## ТЕКСТ СТРАНИЦЫ
Антон Оконешников

"Двенадцать месяцев", Музыкальный театр "Карамболь", Санкт-Петербург

«Двенадцать месяцев» – сказка, которую ставят часто, переписывают на новый лад, и, кажется не у одного поколения российских детей советский фильм уже врос в ДНК. Каково было подходить к такому материалу? Что помогло, что мешало? Как вы искали свое режиссёрское решение?

Мне в этом смысле было просто. Я фильм не видел. И как-то даже специально не смотрел. Я ориентировался на сказку Божены Немцовой, она есть в открытом доступе. Маршак ее переписал, сделав пьесу для МХАТа. И я больше ориентировался именно на сказку, потому что, мне кажется, в ней заложены какие-то вещи, которых нет у Маршака. Тем более, в основе этой сказки фольклор, в ней есть своя энергия. Я не боролся с другими произведениями.

Как родилась идея с путешествием по детским рисункам и этим взглядом как бы со стороны ребенка, который читает или придумывает эту сказку?

## ИСХОДНЫЕ ДАННЫЕ
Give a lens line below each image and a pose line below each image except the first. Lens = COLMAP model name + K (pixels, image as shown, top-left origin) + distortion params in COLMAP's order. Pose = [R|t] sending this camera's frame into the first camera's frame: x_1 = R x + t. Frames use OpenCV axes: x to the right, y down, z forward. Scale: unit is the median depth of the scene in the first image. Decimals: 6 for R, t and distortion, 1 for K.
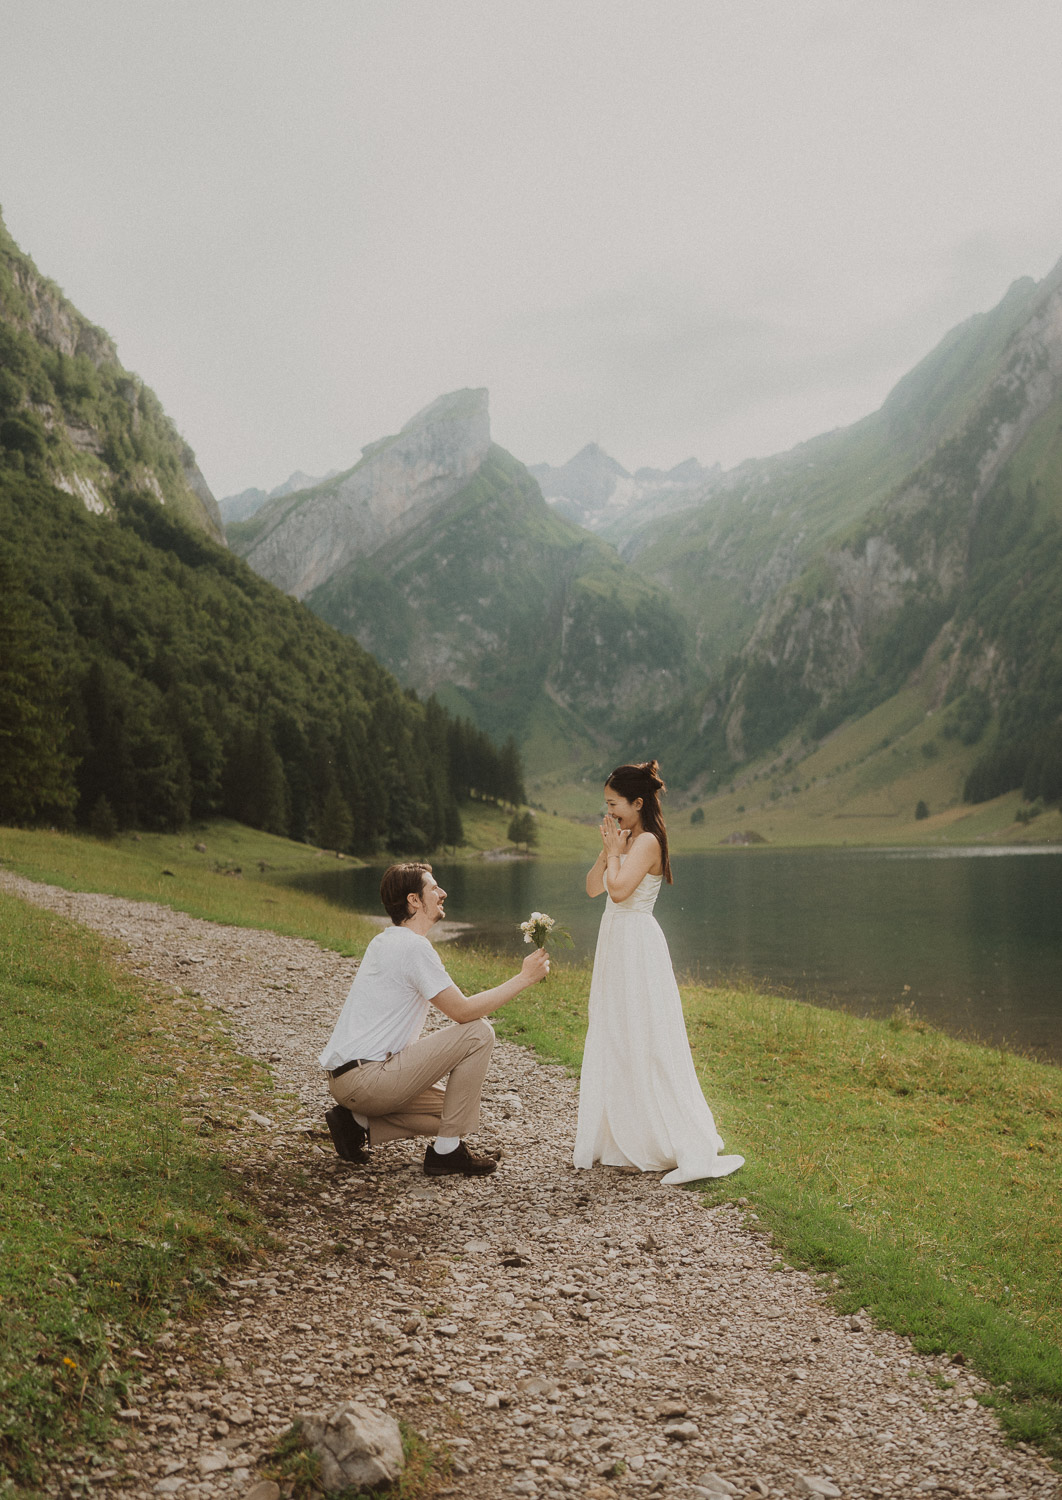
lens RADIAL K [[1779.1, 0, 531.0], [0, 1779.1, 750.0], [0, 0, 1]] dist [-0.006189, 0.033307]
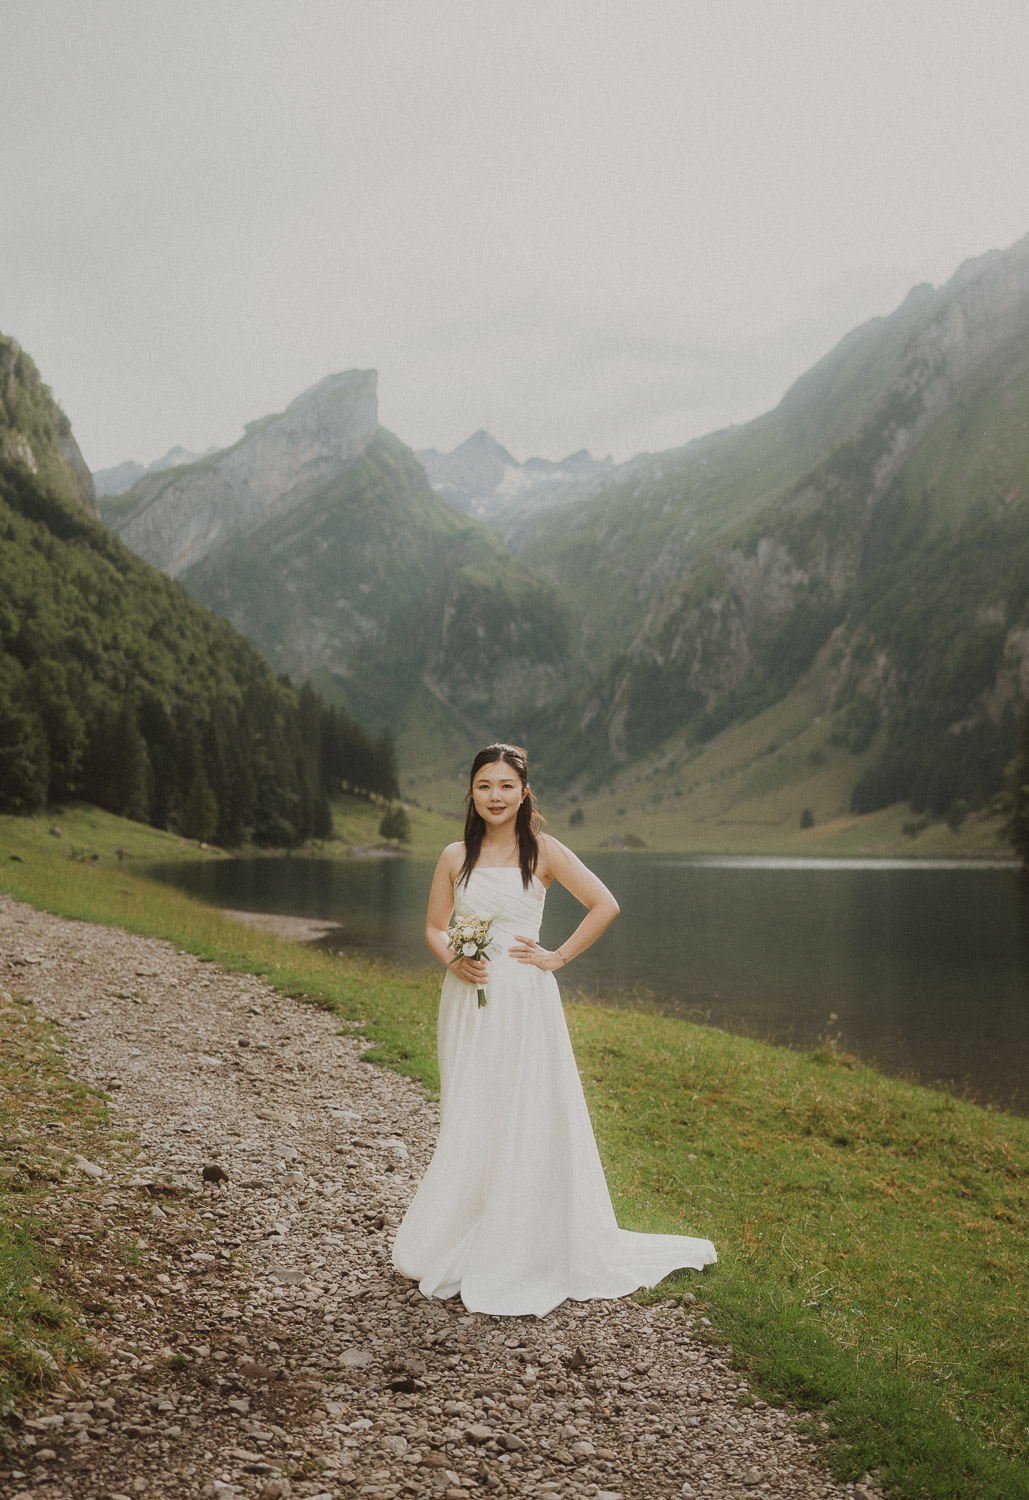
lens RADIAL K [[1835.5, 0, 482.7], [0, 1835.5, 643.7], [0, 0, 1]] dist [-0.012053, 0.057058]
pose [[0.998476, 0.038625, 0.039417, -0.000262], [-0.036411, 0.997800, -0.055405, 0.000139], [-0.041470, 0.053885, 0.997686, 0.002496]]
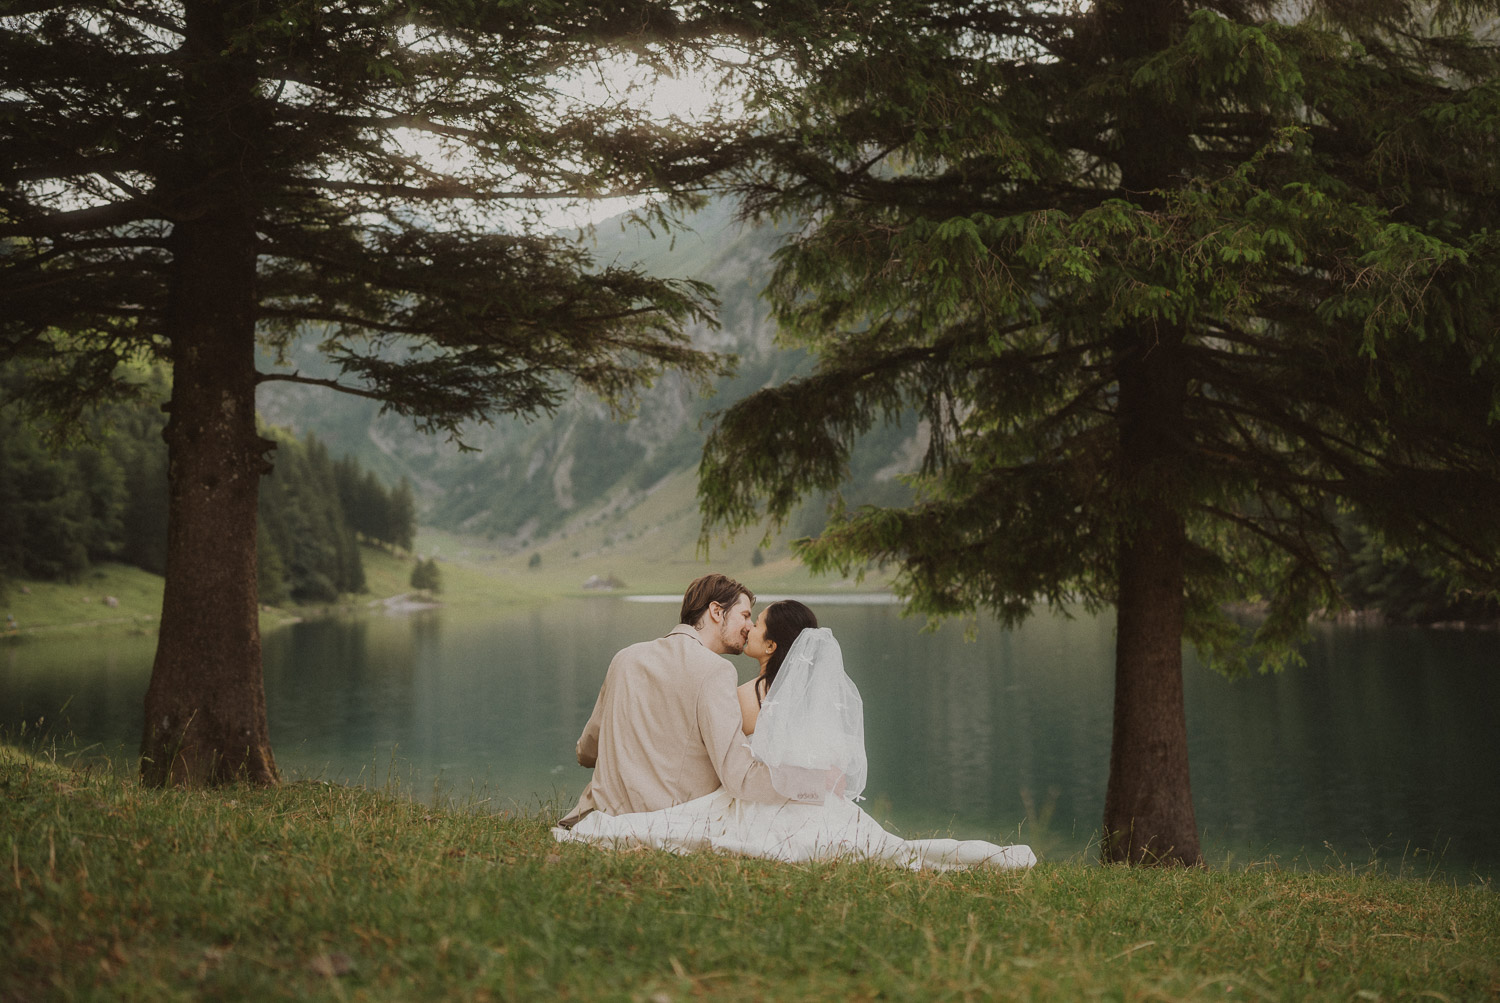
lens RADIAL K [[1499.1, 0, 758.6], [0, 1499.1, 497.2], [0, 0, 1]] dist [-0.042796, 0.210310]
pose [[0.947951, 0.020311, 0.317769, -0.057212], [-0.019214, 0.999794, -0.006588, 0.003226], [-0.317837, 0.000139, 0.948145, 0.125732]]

## ПО ДАННЫМ ТЕКСТА
[1] На какое произведение опирались при постановке «Двенадцати месяцев», согласно ответу в интервью?
[2] Перескажите короче абзац интервью, который начинается словами «Мне в этом смысле было просто», и сохраните его основные факты.

## ОТВЕТЫ ПО ПОРЯДКУ
[1] На сказку Божены Немцовой.

[2] Мне было просто: фильм я не видел и специально не смотрел. Я опирался на сказку Божены Немцовой из открытого доступа, которую Маршак переписал в пьесу для МХАТа. Сказка мне ближе: в ней есть то, чего нет у Маршака, а её фольклорная основа несёт свою энергию. С другими произведениями я не боролся.